Document passage —

● ● ●

Ideal AC synchronous machines have pure sinusoidal air-gap flux density, making almost no voltage harmonics and torque pulsation in no-load and load operations. Several electromagnetic phenomena happen in real machines, e.g., magnetic saturation in electrical sheets, slot opening in the stator core, and non-sinusoidal air-gap flux density from the magneto-motive force in the rotor. These electromagnetic phenomena increase harmonics in air-gap flux density, which in turn deteriorates voltage and output torque waveforms. Magnetic saturation is inevitable in high-power rotating machines to reduce volume and weight. Especially in high-voltage rotating machines, a stator wire cross-section is almost rectangular to ensure enough dielectric and mechanical strength. In this case, the slot opening width is determined considering the current density and the corresponding heat dissipation performance. Therefore, in the actual design, one proper solution to reduce harmonics in voltage and torque is a design approach of making air-gap flux density more sinusoidal.
Due to their relatively short constant power range, many shaft generators can have surface-mounted permanent magnet (SPM) rotors. The SPM rotors have two design approaches to reduce voltage harmonics or torque pulsation by making quasi-sinusoidal air-gap magnetic flux density distribution. The former can be classified into four methods: Halbach array, magnet segmentation, magnet shaping, and modular pole. The Halbach array consists of several magnet pieces, and the magnetization directions of the magnet pieces are magnetized in different directions to make the air gap flux distribution sinusoidal. This quasi-sinusoidal flux distribution makes negligible cogging torque and almost sinusoidal voltage waveform, and the rotor rim is not essential due to self-shielding magnetization in small machines [1,2]. Still, there is a disadvantage, especially in large appliances, permanent magnets with various magnetization directions shall be assembled into one rotor pole piece or magnetized. Moreover, since it has to withstand the disturbance transmitted from the main engine and propeller, the rotor must have a sturdy rotor rim connected to the main shaft. The second method is magnet segmentation, meaning one pole has many permanent magnets with different widths [3]. This method positively affects air-gap space harmonics, cogging torque, and magnet loss decrease. Since permanent magnets of different widths must be magnetized and assembled, separate magnetizers for each permanent magnet and manufacturing facilities shall be furnished in a large multi-pole machine. In addition, since each permanent magnet is separated from the other, it is necessary to secure structural stability by constructing empty gaps with non-magnetic materials.

● ● ●

Data provided —

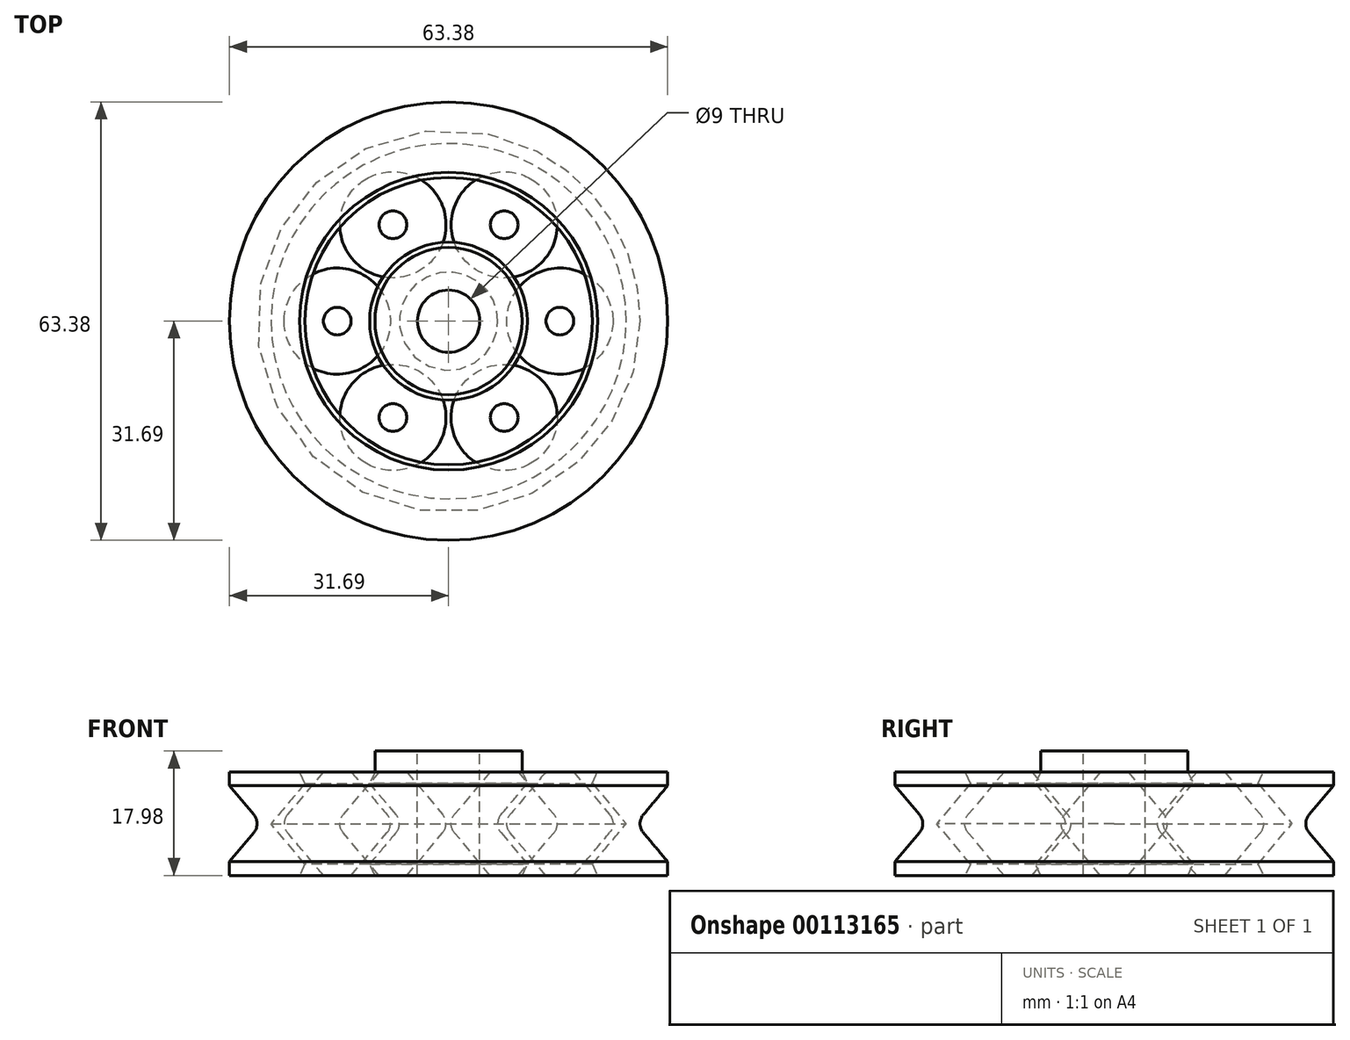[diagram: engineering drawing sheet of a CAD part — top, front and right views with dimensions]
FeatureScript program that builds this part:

● ● ●

Directives —
A - Please say whether each statement agrees with the passage on synchronous machine harmonics, answering yes or no and quoting the deciding words: (i) magnetic saturation can be avoided in high-power rotating machines; (ii) in magnet segmentation, one pole has many permanent magnets with different widths; (iii) in high-voltage rotating machines, the stator wire cross-section is almost round.
B - Carry on the passage on synchronous machine harmonics from its final sentence.

Responses to the tasks —
A -
(i) No: "Magnetic saturation is inevitable in high-power rotating machines to reduce volume and weight."
(ii) Yes: "one pole has many permanent magnets with different widths"
(iii) No: "a stator wire cross-section is almost rectangular"

B -
A usual method of magnet shaping is tapering. In this structure, the permanent magnet's thickness in the center of one pole is thicker than that of the edge [4,5,6,7,8]. As a result, the air gap length between the rotor and the stator core becomes non-uniform. This method is also very effective in making the air gap flux density sinusoidal. However, as intensive research was conducted on high-speed machines, arc or ring shapes were mainly studied to use permanent magnets efficiently. Another magnet shaping method is the addition of a third or higher harmonics to the permanent magnet shapes [9,10]. Fundamental flux density in the air gap can increase by the effect of the triploid harmonics on sinusoidal waveforms. Hence, the output torque increases, whereas the torque ripple also increases due to additional harmonics. The fourth way is by using a modular pole. This kind of pole has several magnets, which can be classified as a method of stacking multiple magnets in the radial direction [11,12] and arranging them in the radial direction [13]. Both ways show a significant effect in improving the quality of the air gap flux density. The skewed rotor or stator has several axial step-core with a separation distance of usually one stator slot angle [14,15,16,17,18]. This method effectively cancels higher harmonics, which operate as a low-pass filter. While continuous skew is usually applied to induction machines, step- skew can easily be used in SPM machines using separated magnets in the axial direction.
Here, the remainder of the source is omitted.